Dans la langue populaire, qualifier une oeuvre picturale de «Picasso» n'est pas précisément un hommage! Mais qu'en est-il chez les artistes contemporains, s'est demandé Lino Polegato, l'animateur de Flux News, en la circonstance commissaire d'exposition.
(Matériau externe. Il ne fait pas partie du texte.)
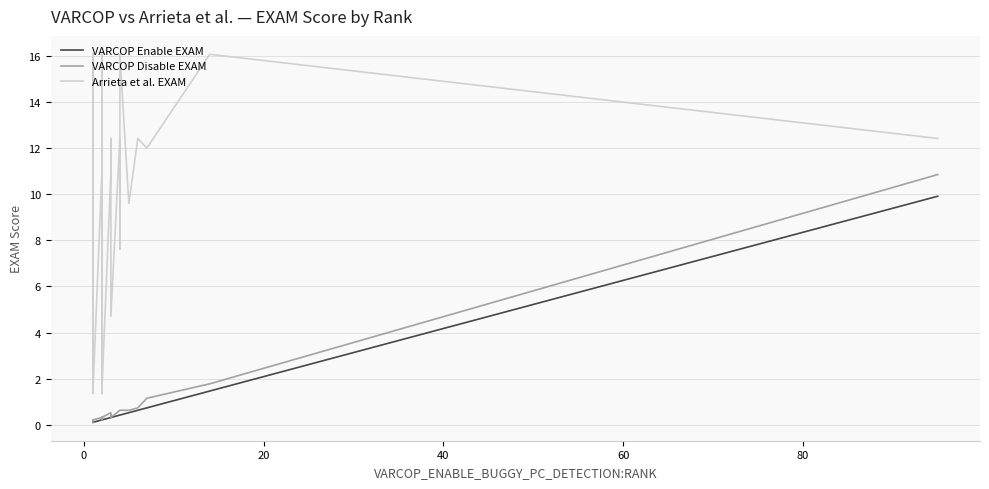

Reading left to right, list all the values displayed in this chart.

VARCOP Enable EXAM: 0.1	0.1	0.1	0.1	0.1	0.1	0.1	0.1	0.1	0.1	0.1	0.1	0.1	0.1	0.1	0.1	0.1	0.2	0.2	0.2	0.2	0.2	0.2	0.2	0.2	0.2	0.3	0.3	0.3	0.3	0.3	0.3	0.4	0.4	0.4	0.5	0.6	0.7	1.5	9.9
VARCOP Disable EXAM: 0.2	0.2	0.2	0.2	0.2	0.2	0.1	0.2	0.2	0.1	0.2	0.2	0.1	0.2	0.2	0.1	0.2	0.3	0.3	0.3	0.3	0.2	0.2	0.3	0.2	0.3	0.5	0.3	0.4	0.4	0.4	0.3	0.6	0.6	0.6	0.6	0.7	1.1	1.8	10.9
Arrieta et al. EXAM: 16.1	1.8	9.6	10.6	12.4	11.0	12.4	16.1	11.0	12.4	5.4	1.8	1.5	9.4	1.4	9.6	1.4	11.0	1.4	1.8	1.4	12.4	16.1	12.4	10.6	1.5	11.0	11.0	12.4	12.4	4.7	4.7	12.4	7.6	16.1	9.6	12.4	12.0	16.1	12.4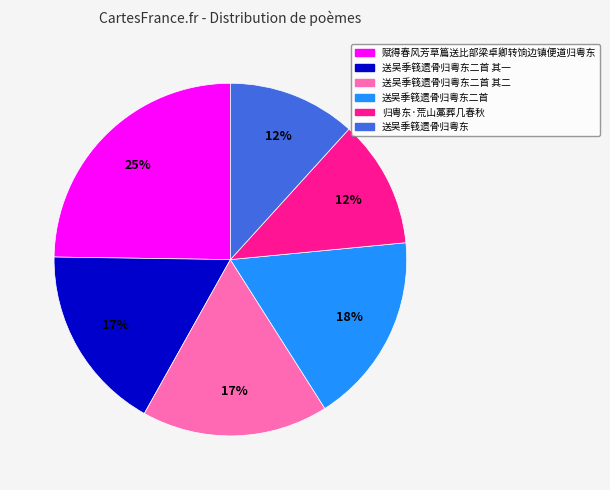

Does any single category account for the majority?

No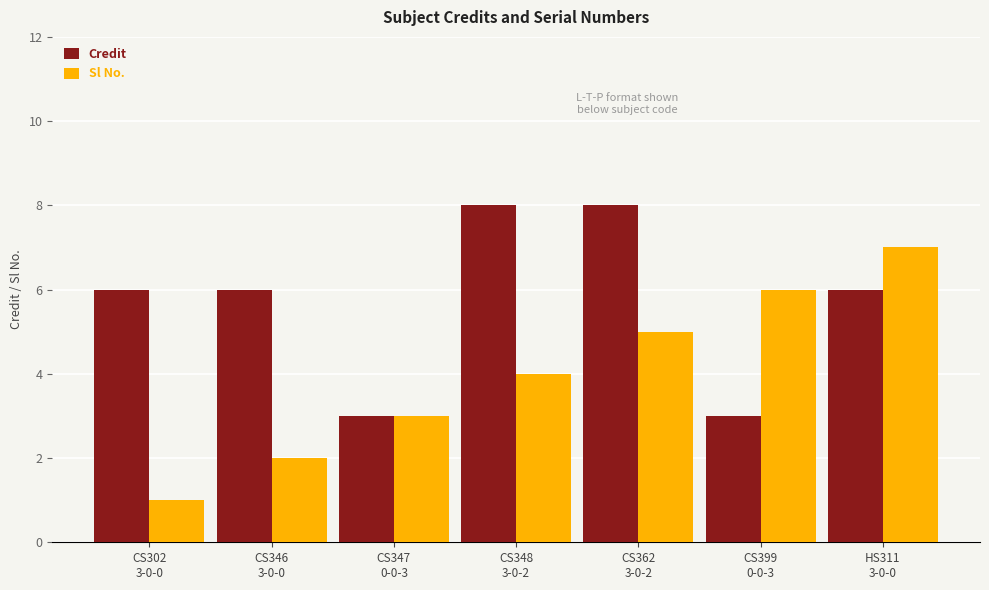

Rank the series by their average value, from lowest to highest.

Sl No., Credit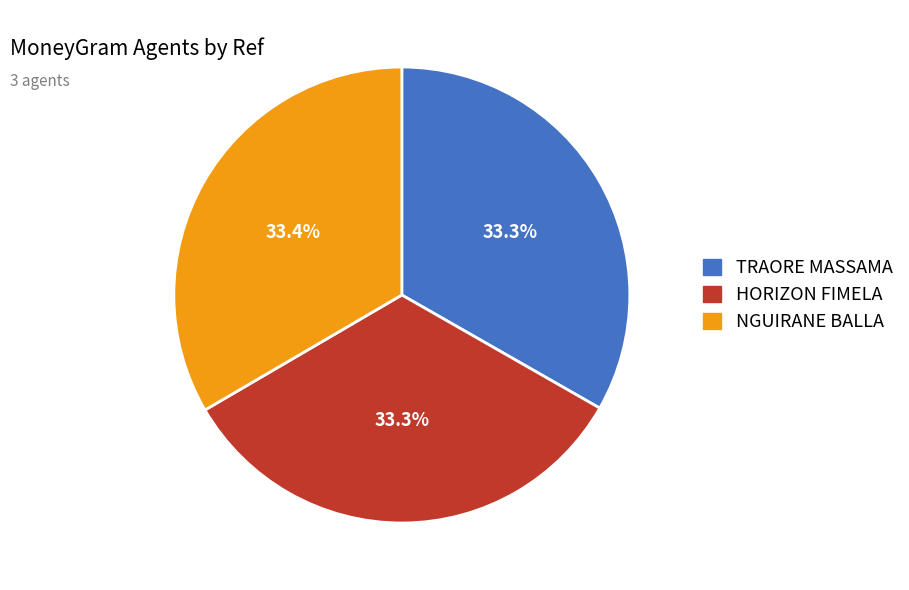

Does NGUIRANE BALLA represent more than half of the total?

No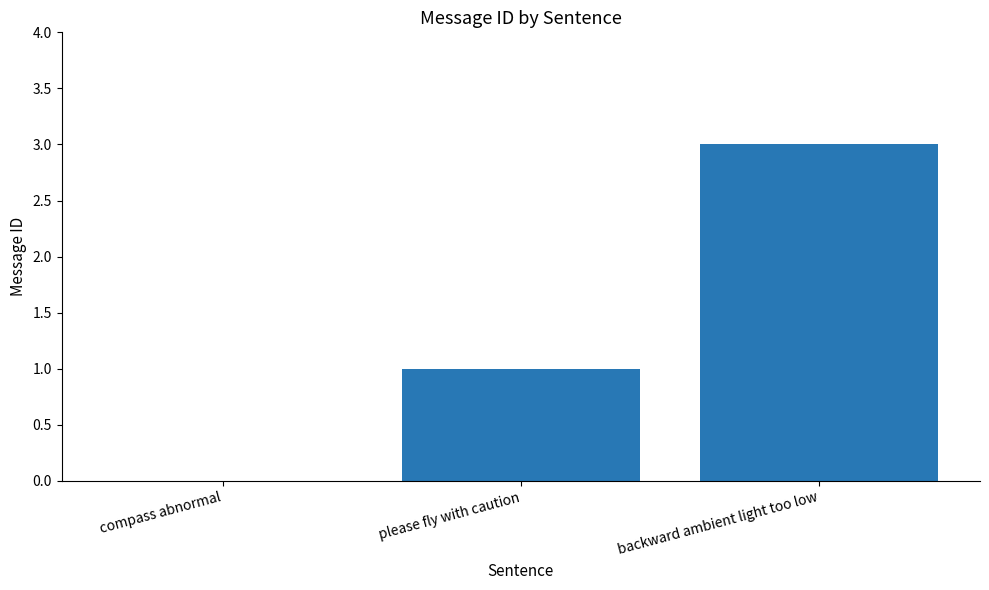

Are the bars horizontal?

No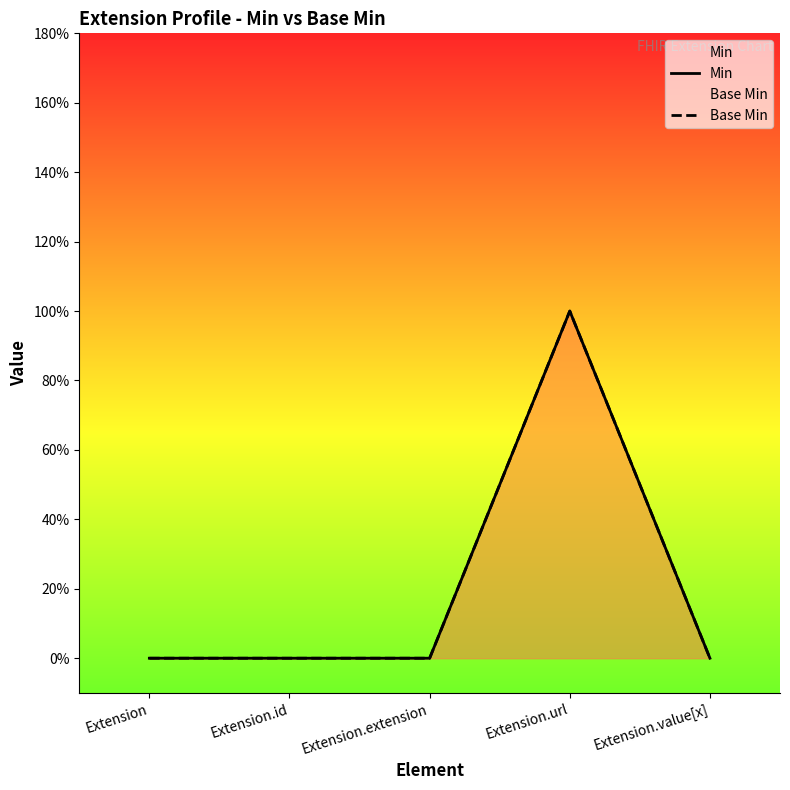

List the labels in order of Base Min value, largest first.

Extension.url, Extension, Extension.id, Extension.extension, Extension.value[x]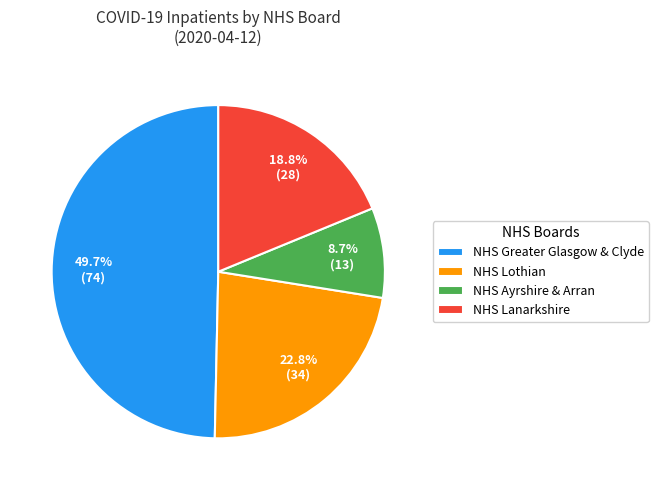

Which has a higher value, NHS Lothian or NHS Greater Glasgow & Clyde?

NHS Greater Glasgow & Clyde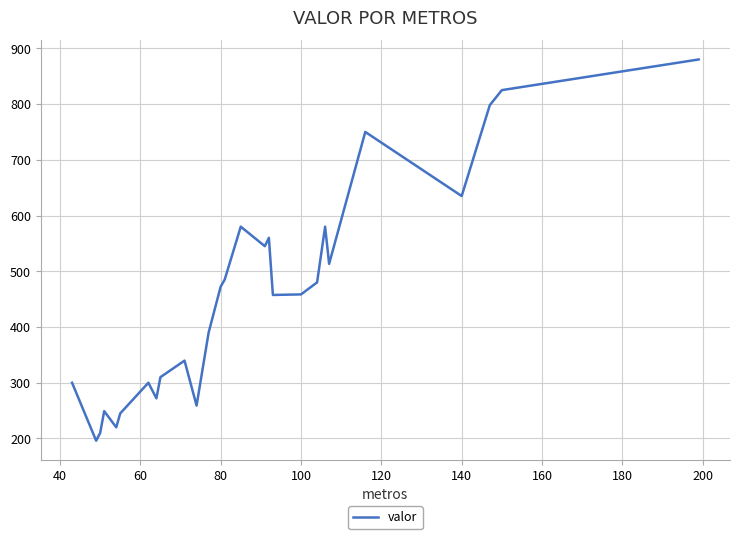

What is the difference between the maximum and minimum values?

684.0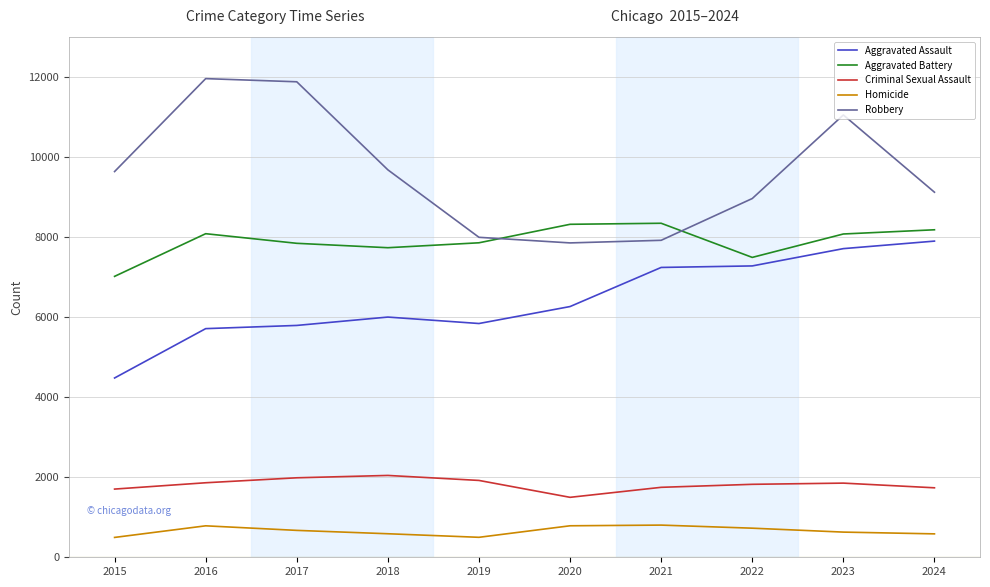

Rank the series at 2016 from highest to lowest value.

Robbery, Aggravated Battery, Aggravated Assault, Criminal Sexual Assault, Homicide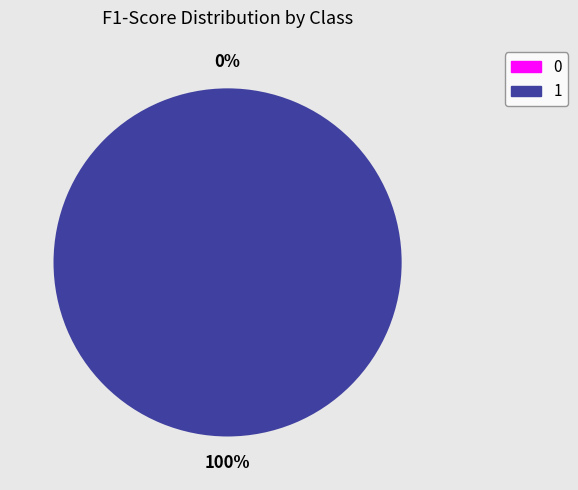

Which slice represents more than half of the pie?

1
Une bonne vingtaine d'artistes dont quelques pointures internationales ont répondu à la question. Aucun n'a véritablement osé l'outrage. Picasso est et reste l'une des figures quasi mythiques de la peinture du XXe siècle, même si comme l'écrit Michael Baldwin de Art & Language, «il a dit beaucoup de conneries». A côté des notes rapides des Mel Ramsden, Mike Kelley et Luciano Fabro, dans le catalogue de la récente exposition liégeoise, et hors celle ambiguë de Laurence Weiner: «Aussi longtemps que ça dure», la plupart des participants citent l'oeuvre de l'artiste espagnol jusque dans la copie «fidèle» d'après reproduction, due à Eva Lipartiti. Aussi dans le pastiche photographique des plus réussis de Emilio Lopez Menchero, voire dans la reprise par Chéri Samba, en une peinture, elle originale, d'une photo célèbre de Picasso.

DE BIAIS

On le constate, tous les chemins détournés pour ne pas se colleter directement à l'oeuvre sont bons à prendre. Belles manières de biaiser encore, que celle de Filip Francis en son exercice habituel de dessiner sans regarder, ou celle de Koen Theys photographiant des faux tableaux du maître, voire celle de Xavier Wei, fermant les yeux des personnages empruntés.

Tout cela signifie surtout que l'oeuvre de Picasso reste puissante et que l'affronter comme l'ont fait Jean-Pierre Ransonnet et le jeune David Pirotte, auteur d'une oeuvre héritière du côté démiurge de Picasso, n'est pas sans audace.

Dans cet ensemble hétérogène qui soulève la question de la copie et de l'original, on pointera particulièrement encore le triptyque de Daniel Fourneau et cet «Arlequin», un peu trop fade mais signé et qu'aucun expert n'ose reconnaître de la patte de Picasso. Où est le vrai et le faux?